On 7th April, Heartbleed(CVE-2014-0160) shook both the tech-savvy world and the end-users alike. Majority of us use OpenSSL for one or the other reason. If it’s any version of OpenSSL from 1.0.1 through 1.0.1f, released between December 2011 & April 2014, then consider that you have already got compromised with security keys, private keys, passwords and other credentials. Let’s apply the patch to the bug and stop bleeding to it. Fixing the bug, OpenSSL officially had version 1.0.1g released on 7th of April 2014.
The OpenSSL versions(0.9.8 branch & 1.0.0 branch) released before December 2011 is not vulnerable. So fix is needed if you are using OpenSSL 1.0.1 through 1.0.1f.
I was using 1.0.1f and needed to upgrade quickly.
Now, I’m not discussing here OpenSSL installation method and concentrating of making things harmless.

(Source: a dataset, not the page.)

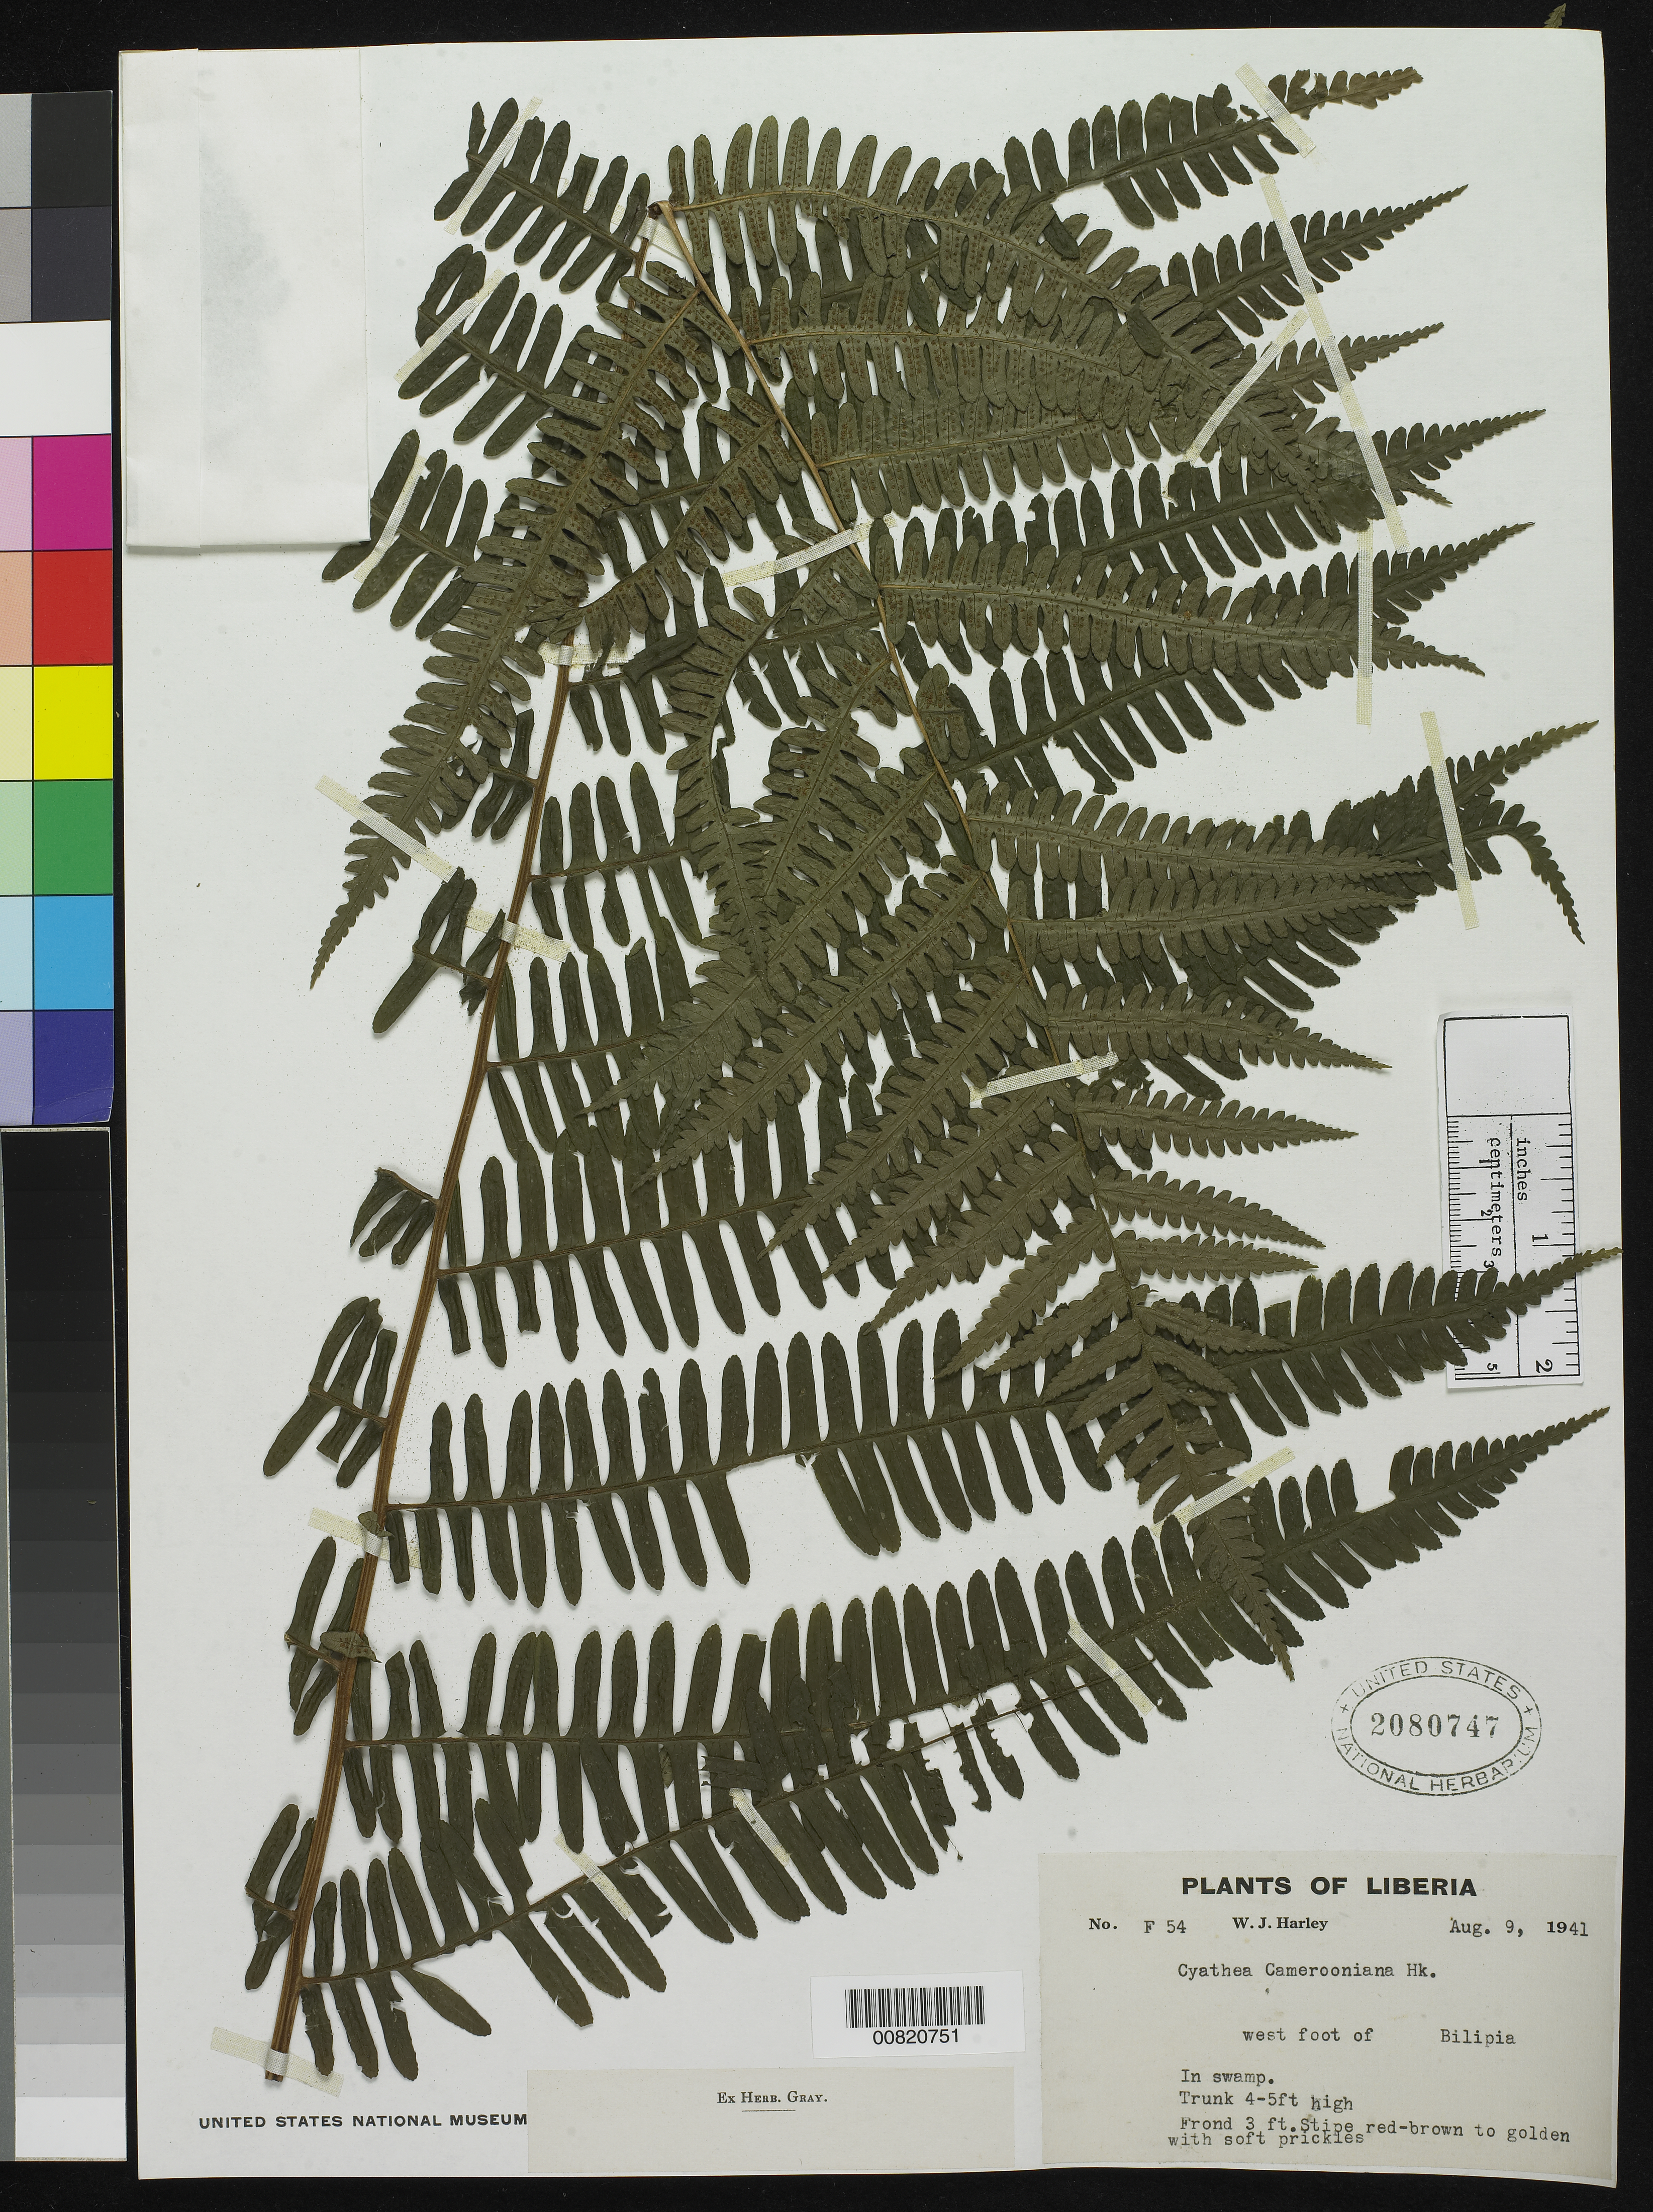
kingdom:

Step1. Installed OpenSSL 1.0.1g. It’s time for damage control so took care of all the passwords and especially ‘private key’.
Step2. Revoked the current keys and got the new keys on this machine and the corresponding ssh remote machines(few). Created a KEY REVOCATION LISTS file ‘krl’ and then proceeded to revoke the current keys. Note: Please bear in mind seeing ‘.exe’ is because this is Cygwin at work on a Non-Linux machine(Making it work like Linux).
Checked that the key is not already revoked in reference with my only Key Revocation Lists file, krl. It shows Ok.
Revoked Keys here.
Tested again ensuring that keys are revoked.
Finally applied new keys on this host machine and the remote machines too, changed passwords etc. and am all set to good now. Thanks.